Eval Board / MEAT-bench v3

The Leaderboard

Every instrument — human and silicon — on one eval board. Scores are MEAT-Elo (0–100) per domain. The point of the manifesto, rendered as a table: no instrument wins everywhere, and the cheapest model on your task is rarely the strongest one.

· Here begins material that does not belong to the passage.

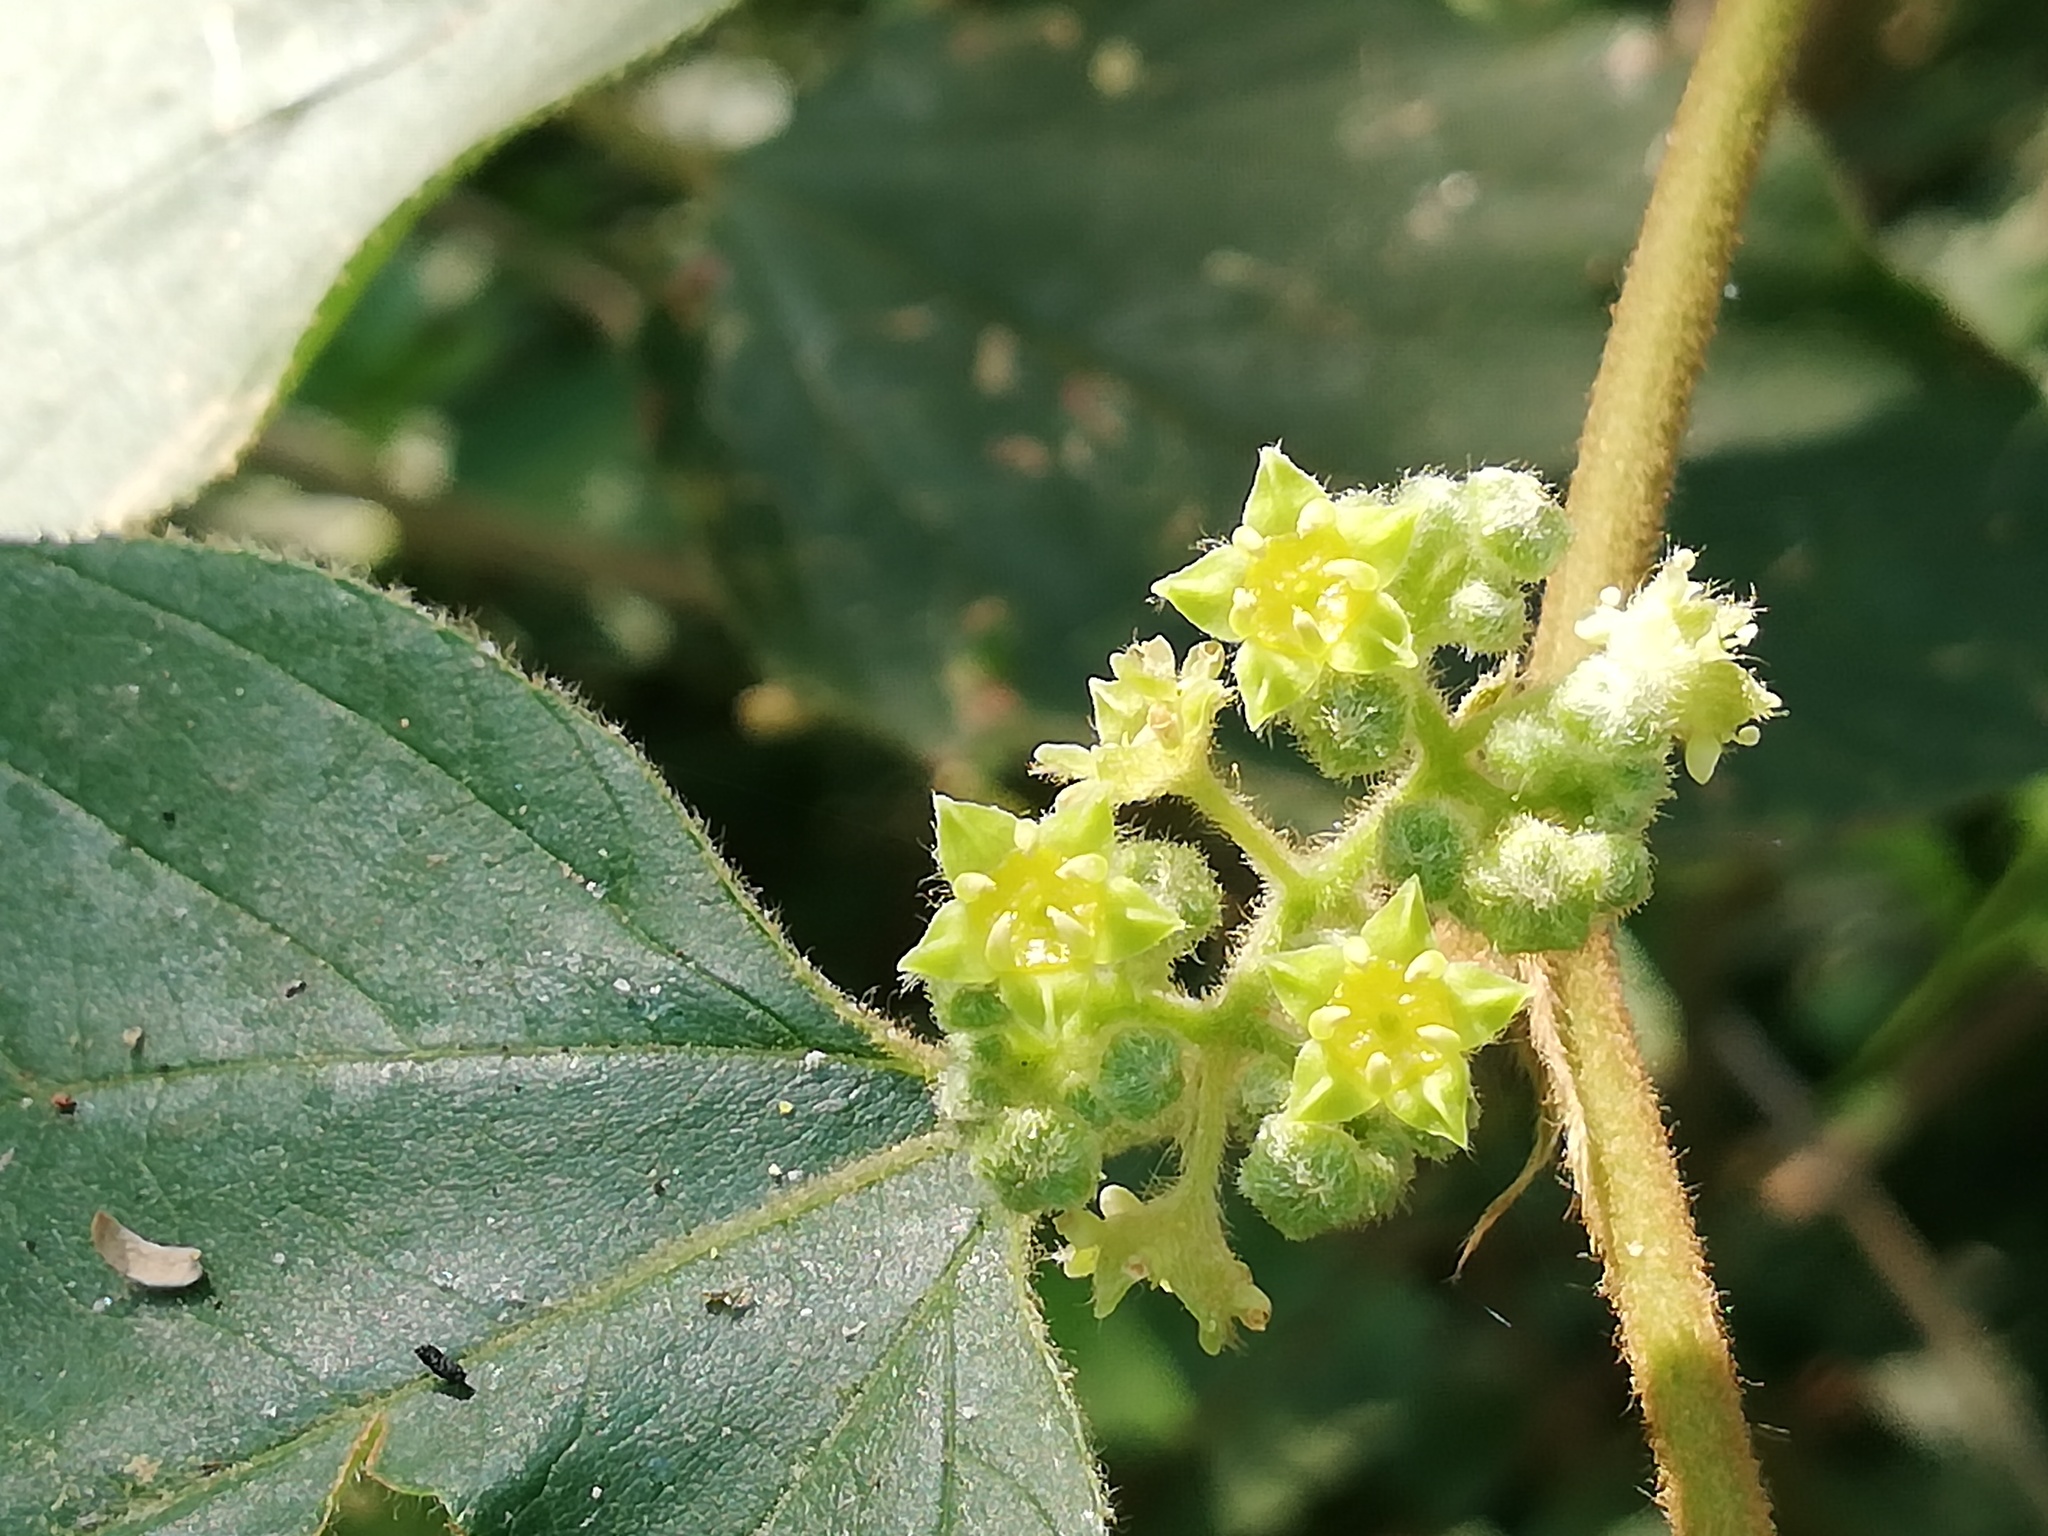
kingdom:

Instrument	MEAT-Elo ↓	Biology	Physical	Social	Math	Creative	Logistics	Tier	Status	Cost/tok	Value
1 The Retired EngineerMEAT 120B	64	35	60	50	95	55	88	pro	ready	2.50	26
2 The LawyerMEAT 240B	60	30	25	96	60	75	72	pro	⏳ 429	8.00	8
3 The Olympic AthleteMEAT 60B	60	45	99	60	25	50	80	pro	ready	4.00	15
4 ChatGPT 5.5SILICON ~2.2T (rumored)	60	85	1	82	97	90	2	enterprise	⏳ 429	5.50	11
5 The Average AdultMEAT 70B	59	45	65	68	50	60	65	pro	ready	1.00	59
6 Anthropic FableSILICON ~900B (rumored MoE)	59	82	1	90	92	89	2	enterprise	⏳ 429	6.00	10
7 MythosSILICON ~1.8T (rumored)	58	80	1	78	96	88	2	enterprise	⏳ 429	5.00	12
8 Gemini 3 ProSILICON ~1.5T (MoE, rumored)	58	83	1	80	94	87	2	enterprise	⏳ 429	4.50	13
9 Grok 5SILICON ~1.4T (rumored)	55	76	1	74	90	86	2	enterprise	⏳ 429	3.80	14
10 The SurgeonMEAT 405B	52	99	22	55	70	35	28	pro	ready	9.50	5
11 The TeenagerMEAT 7B	52	25	78	40	45	70	55	free	ready	0.30	173
12 Kimi 2.6SILICON ~750B (MoE)	51	72	1	66	86	78	2	enterprise	⏳ 429	1.00	51
13 DeepSeek V4SILICON ~720B (MoE)	50	70	1	60	93	72	2	enterprise	⏳ 429	0.90	56
14 Frontier-7BSILICON 7B	31	40	1	42	55	48	1	enterprise	ready	0.40	78
15 The ToddlerMEAT 1B	30	5	30	35	8	92	12	free	ready	0.10	300

Methodology: MEAT-Elo is the unweighted mean of domain scores. Value = MEAT-Elo ÷ cost-per-token. Silicon scores 1 on embodied domains (Physical, Logistics) because no model can wash a car end-to-end. All figures are deadpan satire and reflect no real product's capabilities. Click a column to re-rank.

Reading the board

No universal winner

The Surgeon tops Biology and bottoms out on Physical. Mythos tops Math and scores 1 on anything needing a body. Capability is a profile, not a number.

Cheap ≠ best

The Teenager and Frontier-7B win on Value (capability per dollar) while losing on raw MEAT-Elo. Route by task, not by leaderboard rank.

Silicon's hard wall

Every LLM scores 1 on Physical and Logistics. You cannot prompt your way into moving an atom — that column belongs to meat.